Posted by: margene | July 12, 2011 at 02:19 PM
I have littles and I agree with you! If we're going out to eat, we go early (6pm) before they're ravenous. Fortunately we often have people walk by our table telling us how well behaved our children are and like you, I think it's a combination of mom's savvy (ie, don't take overtired kids out) and discipline. We don't do anything with hubby's best friend's family because the kids are hellions - wild, crazy, completely undisciplined and their mom and dad react by ignoring it. I choose not to have my kids around them because a.) I don't want them to get hurt (totally serious, they're WILD) and b.) I don't want my kids to think that kind of behavior is an option.
Posted by: amanda {the habit of being} | July 12, 2011 at 02:32 PM
This restaurant hasn't gone far enough. I'd like them to also boot people who talk (usually loudly) on their cell phones while dining. Hate.That.
Posted by: susan | July 12, 2011 at 03:25 PM
I totally agree with you. There are quite a few restaurants that I have not been to because I never seem to be able to manage to get there without the kids. That's life. At the end of the day, I'd rather take my kids to child friendly restaurants at appropriate hours than make them, me, and other people miserable by forcing the kids into a situation that's not appropriate.
And my personal pet peeve, having reservations after 9:00 pm at a restaurant where dinner for two runs in the hundreds of dollars, and having people with kids under the age of ten come in *later* than we do. Why??????
Posted by: Susan | July 12, 2011 at 04:45 PM
I totally agree with you.. and Susan!
I can't wait for the school year to restart. I'm tired of walking through soccer games in the middle of the grocery store just because I need milk. FFS!
Posted by: Cookie | July 12, 2011 at 04:47 PM
Doesn't seem to be many standards that people feel apply to them. I think the kids are the collateral damage of parents who think the world revolves around them.

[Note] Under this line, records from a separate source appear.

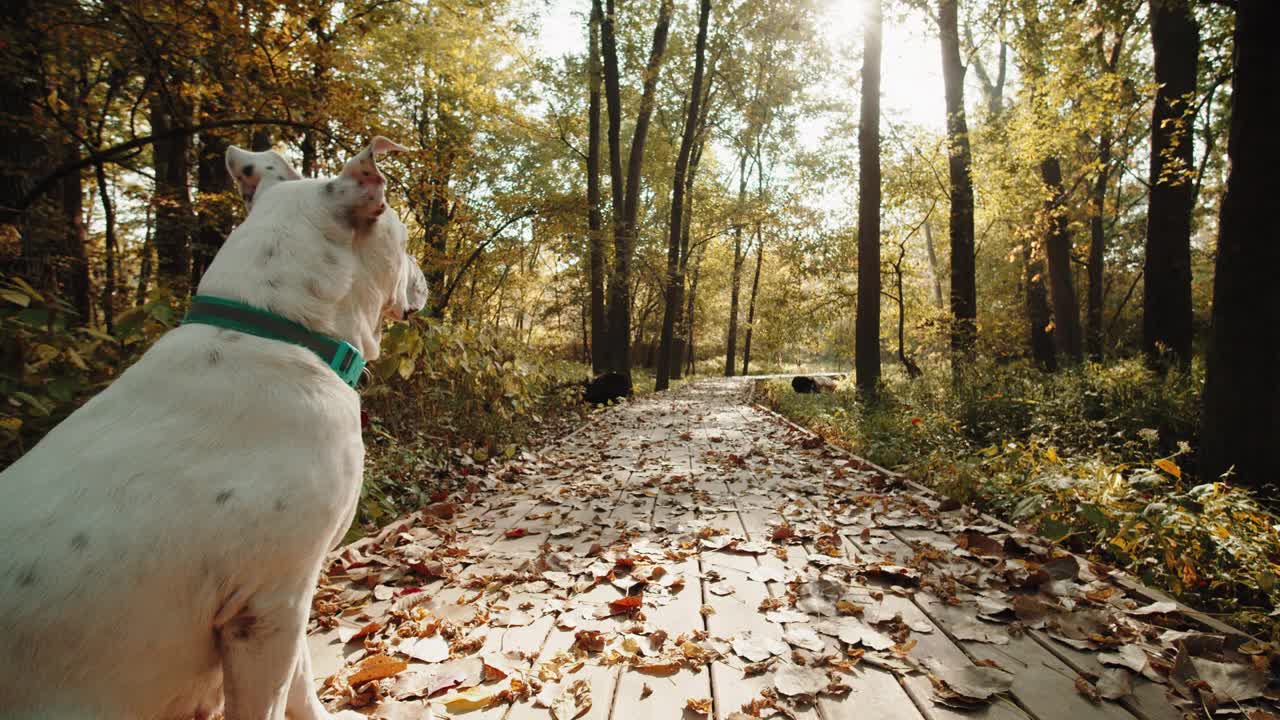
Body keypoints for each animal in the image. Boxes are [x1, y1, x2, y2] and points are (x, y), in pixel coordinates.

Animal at [0, 137, 424, 712]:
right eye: (402, 238)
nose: (422, 274)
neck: (275, 329)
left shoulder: (286, 600)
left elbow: (300, 681)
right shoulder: (268, 607)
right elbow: (276, 696)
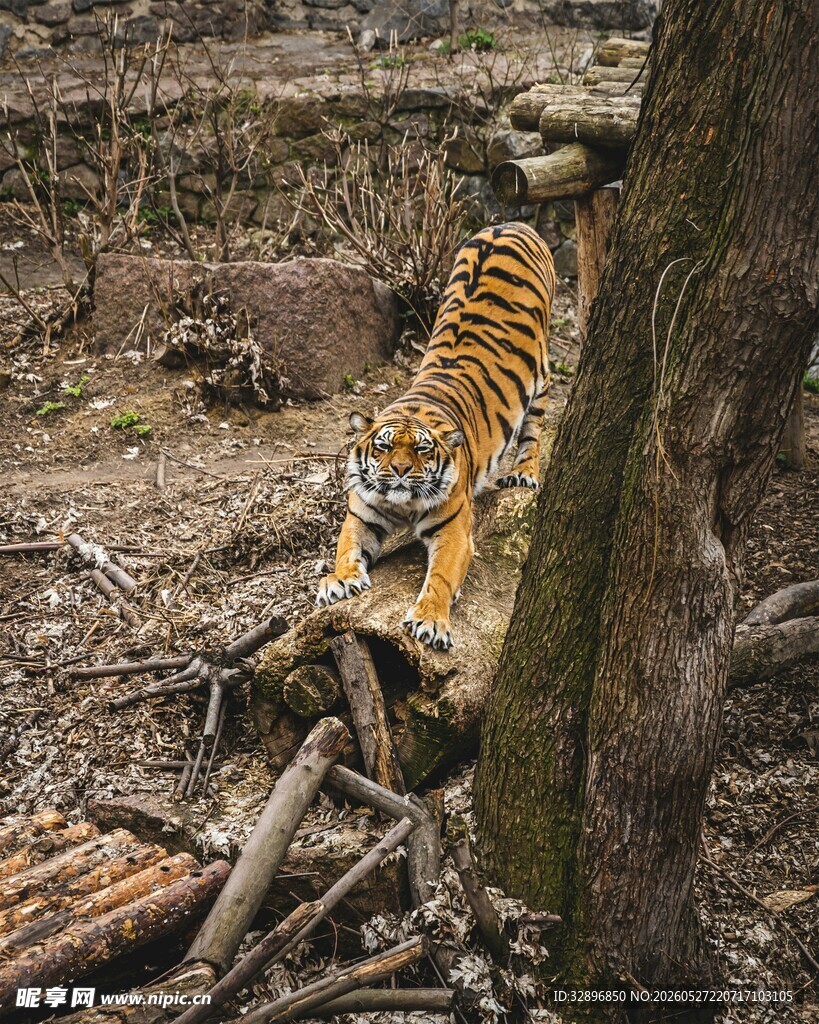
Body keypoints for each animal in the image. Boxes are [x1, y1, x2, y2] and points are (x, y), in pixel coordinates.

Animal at [317, 222, 556, 650]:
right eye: (383, 447)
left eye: (423, 450)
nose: (398, 471)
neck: (401, 506)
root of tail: (511, 224)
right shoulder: (361, 515)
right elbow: (345, 548)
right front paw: (339, 580)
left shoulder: (454, 530)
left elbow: (441, 577)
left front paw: (430, 622)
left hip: (540, 371)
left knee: (535, 424)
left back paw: (523, 473)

Posted by: Laurie | July 12, 2011 at 05:26 PM
Totally agree! Parents need to realize what their kids can and can not handle. When my kids were little, my son was the kid you didn't want near you in a restaurant...so we just didn't go until he was old enough to behave. They quickly learned....good behavior means going out to eat...bad behavior, we have to leave our good meal behind and go home.

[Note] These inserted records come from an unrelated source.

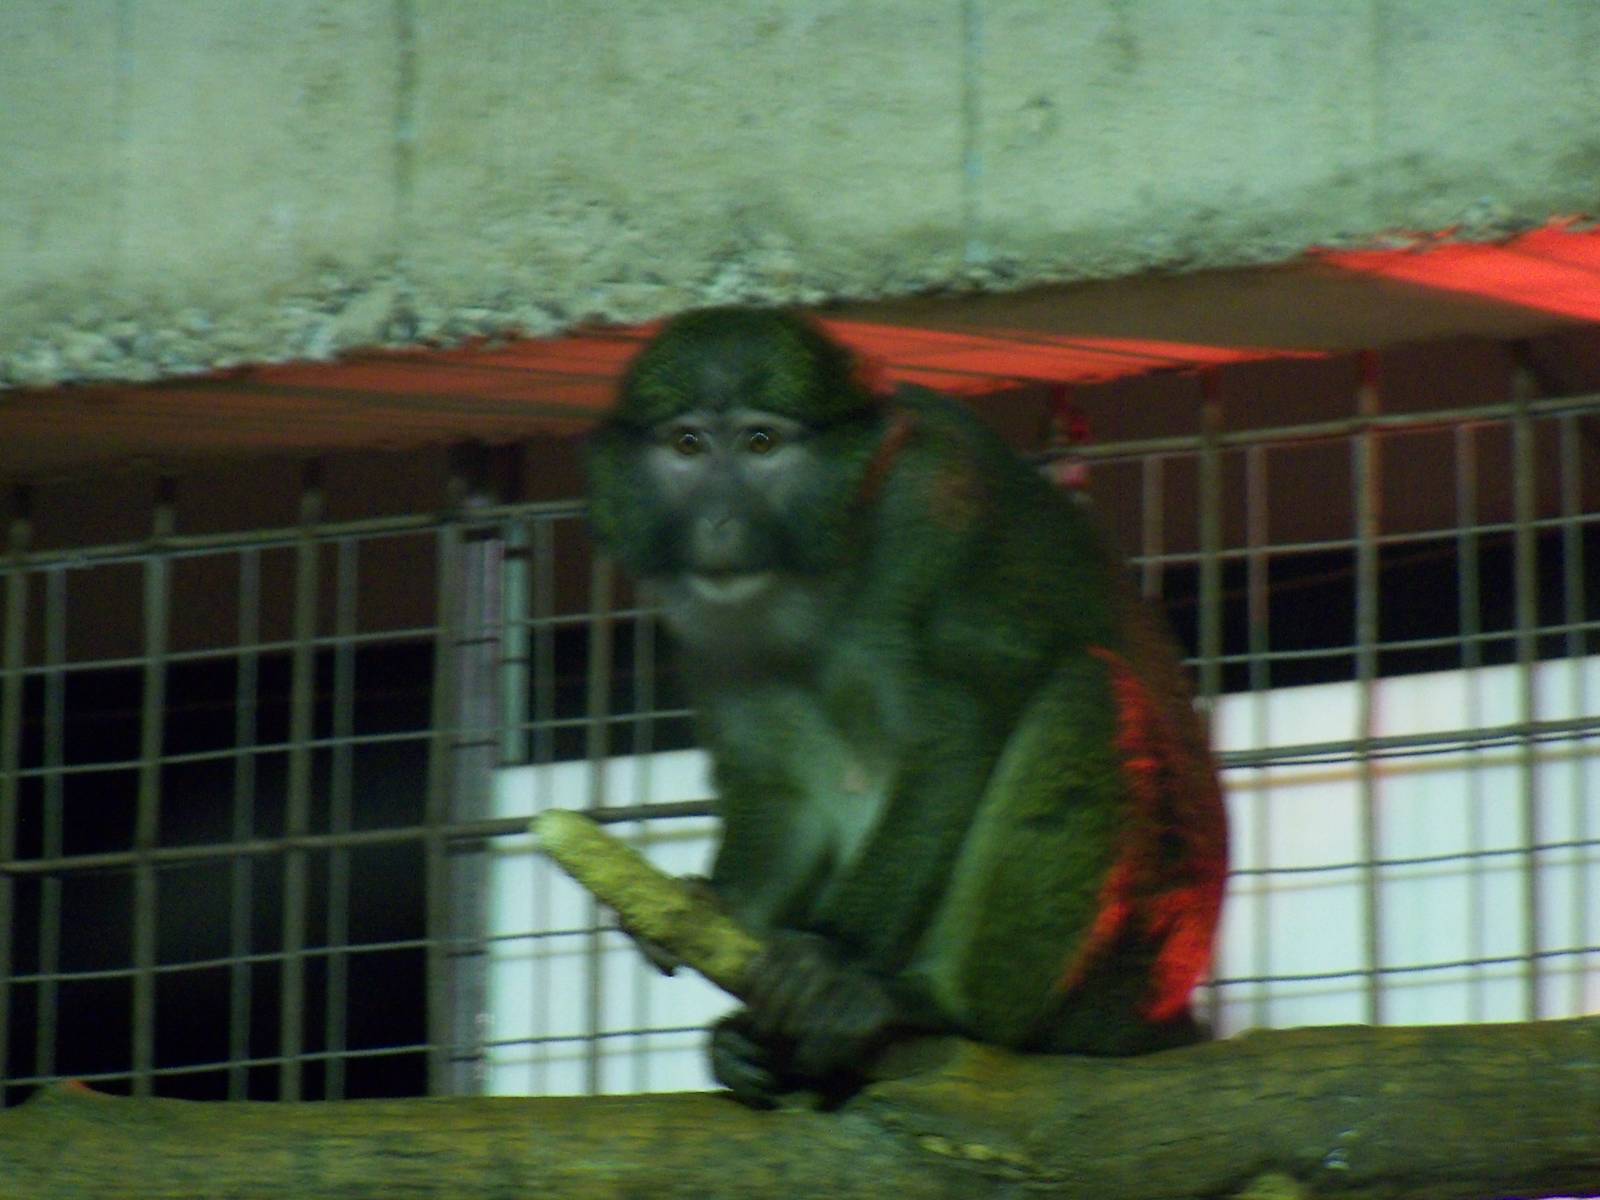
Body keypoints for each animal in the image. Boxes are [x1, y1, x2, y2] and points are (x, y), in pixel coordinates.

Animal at [584, 307, 1228, 1107]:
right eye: (688, 445)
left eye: (762, 443)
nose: (721, 522)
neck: (818, 576)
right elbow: (782, 790)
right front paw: (708, 906)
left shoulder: (933, 516)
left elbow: (955, 731)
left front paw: (834, 961)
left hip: (1130, 962)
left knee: (1087, 691)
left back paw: (932, 1006)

Over the years as a single Mom, I could take my kids out and really enjoy their company and know that they would behave.
Today, Ken and I go out most every Friday night to a local eatery, not too far from Storyland. Thankfully they have an adults only section or we would not eat there. It absolutely amazes me how many parents today just don't even seem to "see" their children's bad behavior and as many have said....it's not the child as much as the parent not respecting the people around them nor the child....makes me crazy...LOL
Posted by: Kim | July 12, 2011 at 08:37 PM
As someone without kids, i'm always surprised by how kids behave in restaurants. Don't moms learn "the look" anymore? My mom had it, and it meant: if-you-don't-sit-down-and-stop-hitting-your-brother/sister-and-eat-your-dinner-we-will-leave-and-you-will-not-sit-down-for-a-week". But, my mom was known to leave a cart full of groceries in the store (bringing it to the front, of course) saying (loudly)" My children CANNOT behave in a supermarket, so I will have to LEAVE" Embarrassment: a good motivator ;)
Posted by: Kate | July 13, 2011 at 09:16 AM
I have two sons (12 and 9) but there were many nights where we went out only to the local pizza joint or a fast food place. They simply couldn't sit or behave very well when they were younger and I didn't feel it was right to subject other diners to that. I wish other parents of young kids would get the message too. Now that I can get out to a restaurant now and then, I really don't want squalling little ones near me when I dine!